Ministério de Minas e Energia abre consulta pública para o decênio de 2027 a 2036, enquanto empresas expandem a capacidade de processamento de matérias-primas.
A estruturação da matriz energética nacional ganha novas definições com o avanço de regulamentações governamentais e investimentos privados no processamento de grãos e combustíveis renováveis. O Ministério de Minas e Energia abriu a Consulta Pública nº 232/2026 para receber propostas sobre as metas anuais de redução de emissões de gases de efeito estufa do programa RenovaBio no ciclo que abrange o período de 2027 a 2036. A iniciativa permanece aberta por 45 dias e representa o oitavo ciclo de revisão da Política Nacional de Biocombustíveis. As contribuições podem ser enviadas até 29 de outubro pelo Portal de Consultas Públicas do MME.

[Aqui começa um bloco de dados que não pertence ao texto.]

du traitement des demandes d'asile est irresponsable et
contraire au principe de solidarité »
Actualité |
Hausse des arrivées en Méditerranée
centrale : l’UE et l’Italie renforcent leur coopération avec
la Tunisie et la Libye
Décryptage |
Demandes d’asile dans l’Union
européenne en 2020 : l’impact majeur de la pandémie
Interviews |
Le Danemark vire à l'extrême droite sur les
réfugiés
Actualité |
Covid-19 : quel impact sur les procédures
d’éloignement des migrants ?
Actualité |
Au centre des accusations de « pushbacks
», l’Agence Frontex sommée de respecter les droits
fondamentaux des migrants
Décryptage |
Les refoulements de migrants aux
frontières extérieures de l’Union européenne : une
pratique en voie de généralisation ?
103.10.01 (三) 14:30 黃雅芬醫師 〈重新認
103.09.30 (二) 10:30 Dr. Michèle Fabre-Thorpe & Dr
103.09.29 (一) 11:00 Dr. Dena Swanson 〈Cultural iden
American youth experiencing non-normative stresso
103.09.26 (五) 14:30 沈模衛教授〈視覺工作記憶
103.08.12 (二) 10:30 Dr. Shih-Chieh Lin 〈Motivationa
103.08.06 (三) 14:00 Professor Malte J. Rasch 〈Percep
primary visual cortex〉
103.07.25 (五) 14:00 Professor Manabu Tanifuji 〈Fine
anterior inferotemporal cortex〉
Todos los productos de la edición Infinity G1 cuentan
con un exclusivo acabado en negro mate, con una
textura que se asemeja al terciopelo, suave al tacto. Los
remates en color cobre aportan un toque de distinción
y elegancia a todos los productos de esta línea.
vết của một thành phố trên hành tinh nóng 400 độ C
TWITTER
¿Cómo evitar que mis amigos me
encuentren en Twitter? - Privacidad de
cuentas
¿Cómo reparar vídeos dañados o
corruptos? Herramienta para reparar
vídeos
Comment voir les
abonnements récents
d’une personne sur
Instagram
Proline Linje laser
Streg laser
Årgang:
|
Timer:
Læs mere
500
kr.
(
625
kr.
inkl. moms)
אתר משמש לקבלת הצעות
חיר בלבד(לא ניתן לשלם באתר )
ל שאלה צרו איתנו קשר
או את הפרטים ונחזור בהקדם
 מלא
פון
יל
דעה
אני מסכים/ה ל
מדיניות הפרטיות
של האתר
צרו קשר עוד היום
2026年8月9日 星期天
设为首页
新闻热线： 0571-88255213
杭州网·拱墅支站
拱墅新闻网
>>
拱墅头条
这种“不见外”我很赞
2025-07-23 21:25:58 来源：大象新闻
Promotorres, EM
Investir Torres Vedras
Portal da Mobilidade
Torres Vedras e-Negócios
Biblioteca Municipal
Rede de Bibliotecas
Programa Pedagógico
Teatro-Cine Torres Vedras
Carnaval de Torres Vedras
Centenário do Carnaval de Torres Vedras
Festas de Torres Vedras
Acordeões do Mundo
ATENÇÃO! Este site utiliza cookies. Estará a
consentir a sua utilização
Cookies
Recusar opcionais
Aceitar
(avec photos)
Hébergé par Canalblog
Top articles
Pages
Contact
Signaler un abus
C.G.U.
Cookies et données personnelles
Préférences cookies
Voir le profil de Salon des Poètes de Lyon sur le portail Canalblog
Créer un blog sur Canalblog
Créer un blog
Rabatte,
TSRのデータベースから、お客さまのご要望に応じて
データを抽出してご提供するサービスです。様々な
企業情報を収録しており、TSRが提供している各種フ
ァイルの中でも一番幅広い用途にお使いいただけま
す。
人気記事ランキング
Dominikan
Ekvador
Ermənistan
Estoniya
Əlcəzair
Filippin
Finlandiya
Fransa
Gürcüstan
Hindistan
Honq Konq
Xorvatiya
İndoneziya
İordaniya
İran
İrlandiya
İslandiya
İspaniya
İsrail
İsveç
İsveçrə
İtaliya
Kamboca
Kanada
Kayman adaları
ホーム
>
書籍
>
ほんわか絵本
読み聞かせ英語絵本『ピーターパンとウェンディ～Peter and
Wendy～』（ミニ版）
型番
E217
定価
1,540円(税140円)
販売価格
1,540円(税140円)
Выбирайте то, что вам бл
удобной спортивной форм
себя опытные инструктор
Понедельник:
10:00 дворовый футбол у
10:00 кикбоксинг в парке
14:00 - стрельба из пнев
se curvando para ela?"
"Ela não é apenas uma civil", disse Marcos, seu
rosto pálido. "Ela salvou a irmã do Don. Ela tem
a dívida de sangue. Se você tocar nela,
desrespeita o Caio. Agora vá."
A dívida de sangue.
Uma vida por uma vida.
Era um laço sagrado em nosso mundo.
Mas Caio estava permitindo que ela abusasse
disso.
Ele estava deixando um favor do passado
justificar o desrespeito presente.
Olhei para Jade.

Projeções regulatórias e mecanismos do mercado de emissões
A proposta oficial projeta um percurso de descarbonização capaz de atingir, em 2036, uma diminuição de 12,1% na intensidade de carbono da matriz de combustíveis em comparação ao patamar apurado em 2018. As metas nacionais são fixadas para períodos de dez anos e passam por atualizações em fases sucessivas, integrando novos dados do mercado e da produção de renováveis. Com base nos parâmetros nacionais, o órgão distribui cotas individuais anuais para as distribuidoras de combustíveis conforme a fatia de mercado de cada empresa no segmento fóssil. A comprovação do cumprimento das exigências é feita por meio da compra e aposentadoria de Créditos de Descarbonização, chamados de CBios, nos quais cada título representa a não emissão de uma tonelada de dióxido de carbono equivalente.
Para fundamentar a participação de agentes técnicos e da sociedade, o ministério disponibilizou o Relatório de Análise de Impacto Regulatório, simulações de cálculo, planilhas, a previsão de emissão de CBios para 2027 e o detalhamento das metas decenais. O estudo governamental pondera elementos que incluem a oferta de combustíveis, a previsibilidade do mercado de títulos ambientais, a estabilidade do programa e a salvaguarda dos interesses dos consumidores.
Expansão da infraestrutura industrial e cenário de suprimento
Paralelamente às decisões normativas, a infraestrutura industrial ligada aos biocombustíveis apresenta expansão na capacidade de transformação de grãos no território nacional. A cooperativa Coamo anunciou o aporte de R$ 500 milhões para ampliar sua unidade esmagadora de soja localizada em Paranaguá, no Estado do Paraná. O projeto eleva o volume de processamento da matéria-prima, que fornece óleo vegetal para a fabricação de combustíveis renováveis e farelo para a alimentação de rebanhos e criações. Na pauta do comércio externo de derivados agroindustriais, o volume das exportações brasileiras de glicerina registrou o total de 80 mil toneladas no mês de agosto.
No acompanhamento do mercado de combustíveis líquidos, o Governo Federal publicou medida provisória que instituiu uma nova sistemática de subvenção ao diesel. O ato governamental regulamentou a aplicação do benefício, fixando o repasse inicial em R$ 1 por litro e estabelecendo que o subsídio alcançará o valor de R$ 2,12 por litro. O conjunto de medidas busca dar equilíbrio ao fornecimento nacional e mitigar variações de custos no transporte de cargas no país.